The tail is the address of the shellcode (were it starts), then ther is the code itself, and a buffer. The purpose of the buffer is to ease the exploitation when the jump targetis not easy to control. So the buffer contains sequence of one byte long NOPs.

So a shellcode is crafted by:

writing a code
preprend a NOP sled
and then add the address at the tail.

mystart is an offset, so recolation is not needed. The important part is to have a call followed to a pop, where the real shellcode is.

To stop this kind of attack a combination of techniques can be used: DEP/NX, canaries and ASLR.

2.2.1. NX

Memory can’t be both writable and executable.

2.2.2. Stack Canaries

Canaries are a way to detect if the pointers have been tampered. The compiler inserts safeguards, so the goal is to detect a buffer overflow that affects the return address. If the canary has been tampered then the process kills itself.

There can be different kinds of stack canaries. The terminator (like NULL), prevents an attacker to use strcpy. But not all programs rely on strcpy, so a second type of canaries are random, to prevent attacks that rely on nowledge of canary values.
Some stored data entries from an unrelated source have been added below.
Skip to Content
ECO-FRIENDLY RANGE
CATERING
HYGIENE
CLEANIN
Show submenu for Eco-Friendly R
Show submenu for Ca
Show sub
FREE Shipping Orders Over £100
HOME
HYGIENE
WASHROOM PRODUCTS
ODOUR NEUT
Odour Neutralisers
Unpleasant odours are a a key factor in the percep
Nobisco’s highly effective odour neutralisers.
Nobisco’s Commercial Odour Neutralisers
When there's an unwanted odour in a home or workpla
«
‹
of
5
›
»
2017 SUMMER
Even better the canary value can be as a XOR key to decrypt a pointer.

2.2.3. ASLR

It makes difficoult to place the right address of the start of the shellcode, and also manipulate the position of core modules.

2.3. More on shellcode

Malware can inject and execute shellcode in another process, and also malware can allocate memory, so they have not to worry about ASLR. So we consider a shellcode like position indepentent code; in this case the malware makes no assumption on where it will be located. For this reason instruction and data are referenced via relative offsets, so some jmps and calls must be avoided; with regards with data, there is the need to leak a base pointer.

2.3.1. Relative Offsets

3. Code Reuse Attack

WIth the introduction of NX capabilities, buffer overflow attacks are very difficoult to execute; but also good hardening will stop memory allocation from other processes, and permit only the capability of a software to modify is own memory permissions.

Historically the first solution was the reuse of library function, chained togheter ot make multiple function calls. The problem is that the is difficoult to locate libc (ASLR), and there is no control flow.
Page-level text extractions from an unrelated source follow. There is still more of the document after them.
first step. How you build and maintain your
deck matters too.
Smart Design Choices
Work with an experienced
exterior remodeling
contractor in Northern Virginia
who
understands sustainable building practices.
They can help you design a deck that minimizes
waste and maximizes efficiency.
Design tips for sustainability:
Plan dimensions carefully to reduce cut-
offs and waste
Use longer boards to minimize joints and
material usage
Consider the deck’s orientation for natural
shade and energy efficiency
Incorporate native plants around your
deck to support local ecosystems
Return Oriented Programming, is the evolution of return to libc, is composed by the sequential use of small pieces of instructions. These small sequence of instruction is called a gadget (intruction + ret), ROP effectively bypasses DEP as all the executed instructions are legit, and it cannot be analyzed with conventional reverse engineering tools. shadow stack and integrity control flow are the main security measures.

Data oriented attacks hijacks the data of a program to perform unwanted computation. ROP gadgets can be interleaved with data, so gadget addresses and adata operands next to each other.